━━━ Material to process ━━━

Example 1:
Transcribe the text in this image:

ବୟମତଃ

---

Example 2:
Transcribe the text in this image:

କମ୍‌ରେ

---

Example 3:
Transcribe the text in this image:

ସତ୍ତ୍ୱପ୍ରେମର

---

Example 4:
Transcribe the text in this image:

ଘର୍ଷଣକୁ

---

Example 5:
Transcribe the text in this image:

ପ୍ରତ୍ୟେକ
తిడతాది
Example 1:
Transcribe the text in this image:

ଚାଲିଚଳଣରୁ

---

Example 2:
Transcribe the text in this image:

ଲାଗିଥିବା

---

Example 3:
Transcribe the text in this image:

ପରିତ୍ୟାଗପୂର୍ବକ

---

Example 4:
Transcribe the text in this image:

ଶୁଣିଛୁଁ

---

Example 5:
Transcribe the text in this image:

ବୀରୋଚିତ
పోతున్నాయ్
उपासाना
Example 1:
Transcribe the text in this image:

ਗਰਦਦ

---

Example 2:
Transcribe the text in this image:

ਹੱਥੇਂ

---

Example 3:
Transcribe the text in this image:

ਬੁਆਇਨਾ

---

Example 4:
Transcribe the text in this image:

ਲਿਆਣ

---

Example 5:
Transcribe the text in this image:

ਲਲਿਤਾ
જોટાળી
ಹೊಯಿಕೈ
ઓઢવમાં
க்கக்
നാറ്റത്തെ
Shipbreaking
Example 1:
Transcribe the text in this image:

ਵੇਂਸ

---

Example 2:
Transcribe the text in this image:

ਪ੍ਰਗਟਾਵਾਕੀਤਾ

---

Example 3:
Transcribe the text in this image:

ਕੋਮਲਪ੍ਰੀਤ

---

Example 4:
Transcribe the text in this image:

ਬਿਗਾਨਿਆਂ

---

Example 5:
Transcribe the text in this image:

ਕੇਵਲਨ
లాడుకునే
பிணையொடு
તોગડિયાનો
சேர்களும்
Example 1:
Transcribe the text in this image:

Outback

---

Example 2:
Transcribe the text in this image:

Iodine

━━━

**Task goal**:
Each line of the material should be duplicated exactly, please.

**Exercise answer**:
Example 1:
Transcribe the text in this image:

ବୟମତଃ

---

Example 2:
Transcribe the text in this image:

କମ୍‌ରେ

---

Example 3:
Transcribe the text in this image:

ସତ୍ତ୍ୱପ୍ରେମର

---

Example 4:
Transcribe the text in this image:

ଘର୍ଷଣକୁ

---

Example 5:
Transcribe the text in this image:

ପ୍ରତ୍ୟେକ
తిడతాది
Example 1:
Transcribe the text in this image:

ଚାଲିଚଳଣରୁ

---

Example 2:
Transcribe the text in this image:

ଲାଗିଥିବା

---

Example 3:
Transcribe the text in this image:

ପରିତ୍ୟାଗପୂର୍ବକ

---

Example 4:
Transcribe the text in this image:

ଶୁଣିଛୁଁ

---

Example 5:
Transcribe the text in this image:

ବୀରୋଚିତ
పోతున్నాయ్
उपासाना
Example 1:
Transcribe the text in this image:

ਗਰਦਦ

---

Example 2:
Transcribe the text in this image:

ਹੱਥੇਂ

---

Example 3:
Transcribe the text in this image:

ਬੁਆਇਨਾ

---

Example 4:
Transcribe the text in this image:

ਲਿਆਣ

---

Example 5:
Transcribe the text in this image:

ਲਲਿਤਾ
જોટાળી
ಹೊಯಿಕೈ
ઓઢવમાં
க்கக்
നാറ്റത്തെ
Shipbreaking
Example 1:
Transcribe the text in this image:

ਵੇਂਸ

---

Example 2:
Transcribe the text in this image:

ਪ੍ਰਗਟਾਵਾਕੀਤਾ

---

Example 3:
Transcribe the text in this image:

ਕੋਮਲਪ੍ਰੀਤ

---

Example 4:
Transcribe the text in this image:

ਬਿਗਾਨਿਆਂ

---

Example 5:
Transcribe the text in this image:

ਕੇਵਲਨ
లాడుకునే
பிணையொடு
તોગડિયાનો
சேர்களும்
Example 1:
Transcribe the text in this image:

Outback

---

Example 2:
Transcribe the text in this image:

Iodine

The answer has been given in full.